A Modern Alternative to Postcards for Email Design

Published

When a modular builder stops feeling modern

Postcards — the email builder from Designmodo — has a clear identity. It’s modular: you assemble emails from pre-designed blocks, customize them, and export clean HTML. For designers and developers who like predictable, structured output and don’t mind hands-on assembly, it’s a tool with a genuine point of view.

What brings teams from Postcards to this comparison is usually a shift in how they work. They started happy with the modular approach, then found that modern expectations — several people editing at once, a faster path from idea to draft, one-click delivery to their sending tool — are exactly where a solo, assembly-focused builder doesn’t keep up. This is an honest look at where the two diverge, crediting Postcards for its strengths and being direct about where Temway pulls ahead.

What Postcards does well

Postcards has real merits, especially for a certain kind of builder:

  • A clean, modular system. Pre-designed blocks that snap together predictably, which suits people who think in components and like structure.
  • Developer-friendly output. The exported HTML is tidy and readable, which matters to teams that hand-edit or version-control their email markup.
  • Attractive templates. The design quality of the starting points is genuinely high.
  • Flexible pricing history. Postcards has offered options that appeal to people who prefer one-time payments or flexible terms over an ongoing subscription.
  • A no-nonsense focus. It knows what it is — a block assembler — and doesn’t overload the interface with features outside that scope.

For a solo designer or a developer who wants clean output and modular control, Postcards is a reasonable choice.
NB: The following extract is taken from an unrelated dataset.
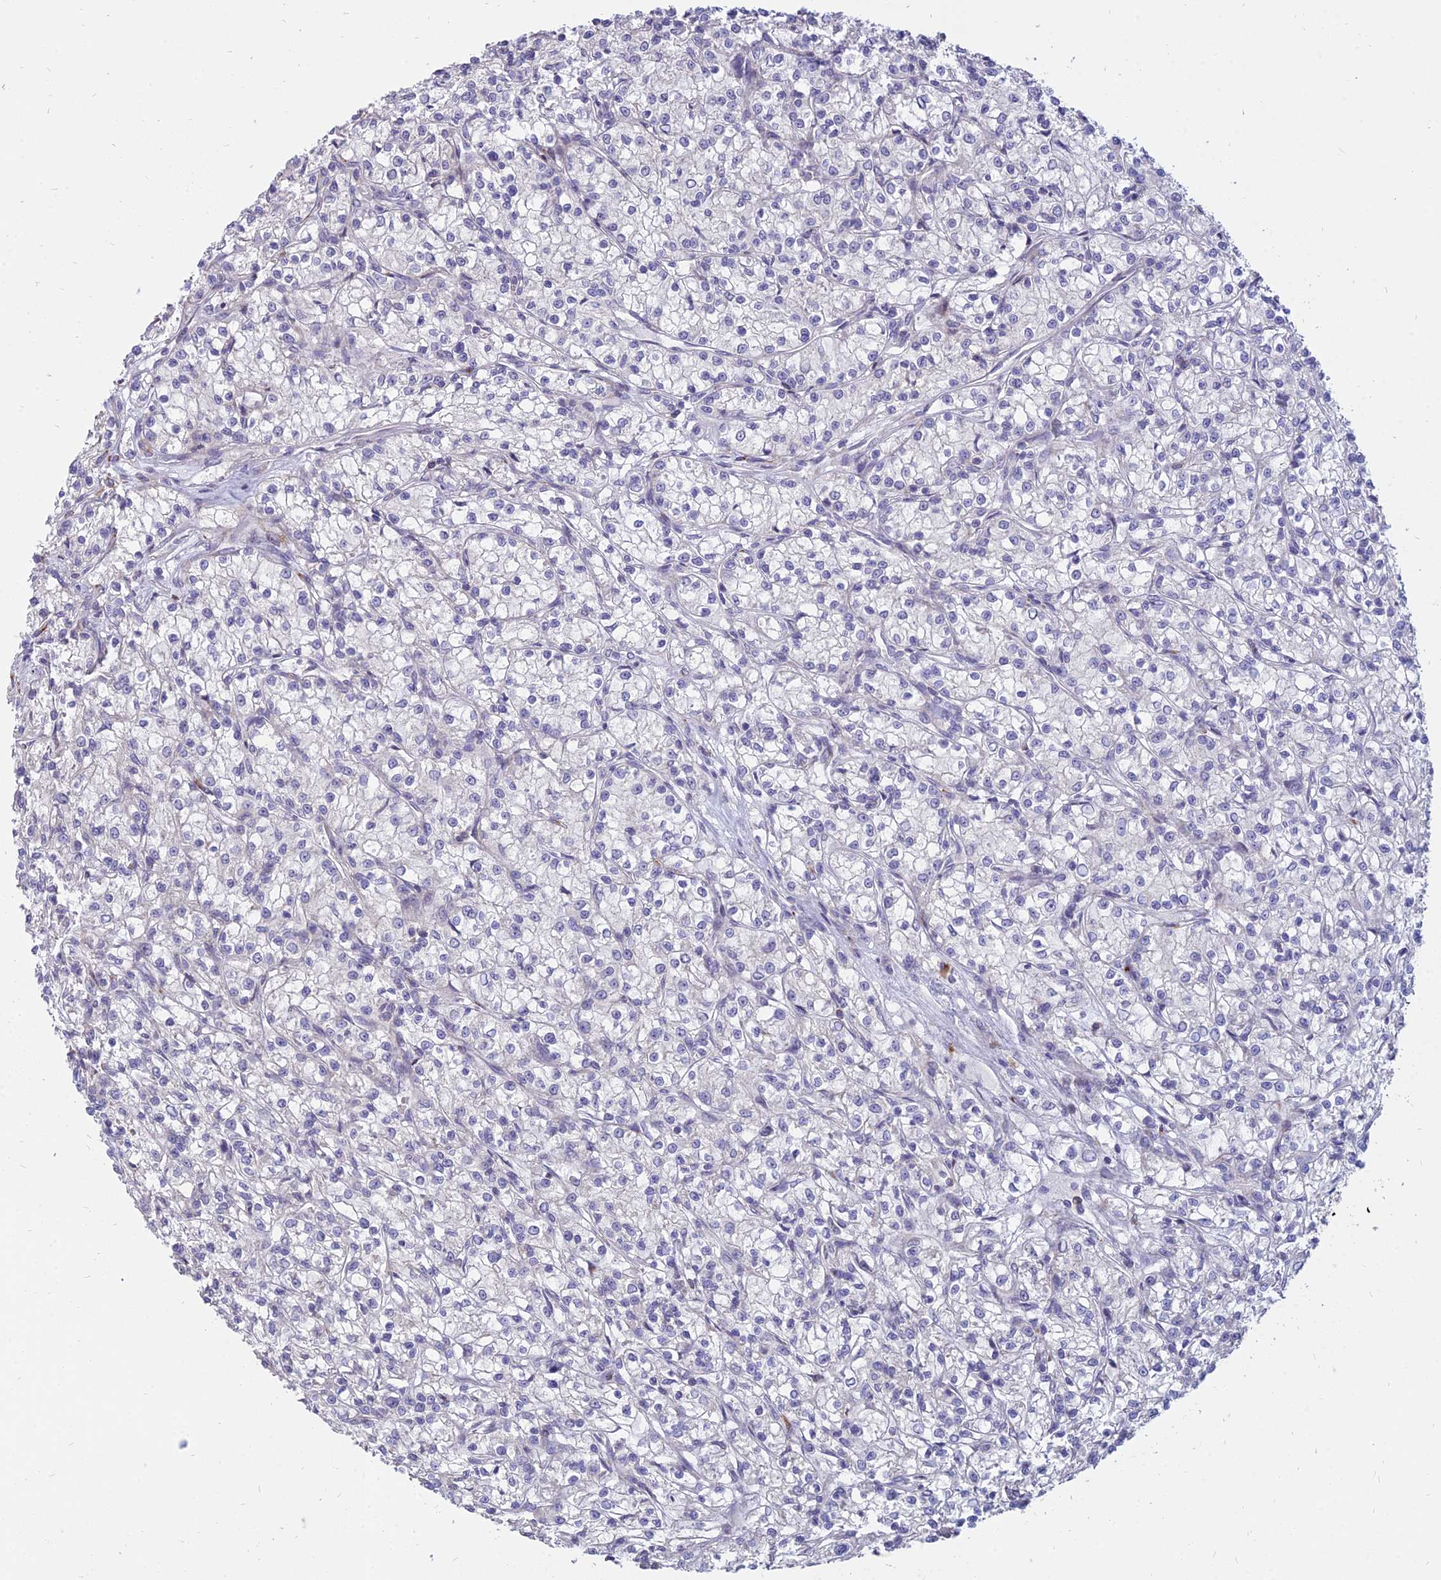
{"staining": {"intensity": "negative", "quantity": "none", "location": "none"}, "tissue": "renal cancer", "cell_type": "Tumor cells", "image_type": "cancer", "snomed": [{"axis": "morphology", "description": "Adenocarcinoma, NOS"}, {"axis": "topography", "description": "Kidney"}], "caption": "There is no significant positivity in tumor cells of renal cancer (adenocarcinoma). (IHC, brightfield microscopy, high magnification).", "gene": "ST3GAL6", "patient": {"sex": "female", "age": 59}}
Where teams tend to outgrow it

The friction shows up as the workflow becomes collaborative and recurring:

  • More manual assembly. The modular approach means you’re doing more of the building yourself — there’s no AI to generate a first draft or restructure sections from a description.
  • Limited live collaboration. Postcards isn’t built around several people editing together, reviewing, and approving in real time.
  • Weaker live cross-client preview. Confirming exactly how an email renders in Outlook, Gmail, and Apple Mail can take extra steps or external tools.
  • Fewer modern niceties. No AI authoring, lighter team and branding management, and an interface that some find less current than newer entrants.
  • More steps to deliver. Getting the finished email into your sending tool isn’t always a single click.

Side-by-side comparison

PostcardsTemway
Building styleModular block assemblyDrag-and-drop blocks plus AI authoring
Speed to a first draftManual assembly from modulesFast from templates and from a plain-language prompt
Team collaborationSingle-user focusedCore to the product — workspaces, roles, live editing, comments
Cross-client renderingClean output; preview needs attentionBuilt to render correctly across Gmail, Outlook, and Apple Mail by default
AI authoringNot availableDescribe an email and get a structured, branded draft
Pricing modelFlexible / one-time options historicallyBuilt for teams — see billing and plans
ExportClean HTML exportHTML export
Push to your ESPExport-then-importOne-click push — lands as an editable template
Audit logLimitedFirst-class, for review or compliance needs

When to stay with Postcards

Postcards is still the right call for some teams:

  • You love modular, hands-on assembly and prefer building from structured components.
  • You’re a developer or technical designer who values clean, readable exported HTML and likes to hand-edit.
  • You’re a solo builder without a team-collaboration requirement.
  • Flexible or one-time pricing suits you better than a team subscription.

If that describes you, there’s no reason to switch. The honest goal is matching the tool to how you actually work.

When Temway is the better fit

Temway tends to win when the work is collaborative, fast, and recurring:

  • Several people build and review emails together. Workspaces, roles, edit locks, and comments and approval are built in from the start.
  • You want AI to do the first draft. Describe the email in plain language and get a branded, structured starting point, then refine by conversation and finish by hand — see AI vs manual building.
  • Rendering has to be reliable everywhere. Every email is built to render correctly across Gmail, Outlook, and Apple Mail without manual fixing.
  • Delivery should be one click. Push your finished email straight to your ESP and it lands as an editable template — no export-and-import round trip.
  • Branding should be automatic. Set your colors, fonts, and logo once in shared branding, and every new email starts on-brand.

Switching from Postcards

Switching is low-risk because Postcards’ output is portable HTML:

  1. Your designs aren’t locked in. Export the HTML from Postcards and import it as a starting point, or rebuild from a Temway template that matches your structure.
  2. Your sending setup is unchanged. Temway is a builder and exporter — your campaigns still send from your ESP. Push your finished email to your existing provider and it lands as an editable template, right where your lists and automation already live.
  3. Bring your branding once. Set it in shared branding so every new email starts consistent, instead of re-styling modules by hand each time.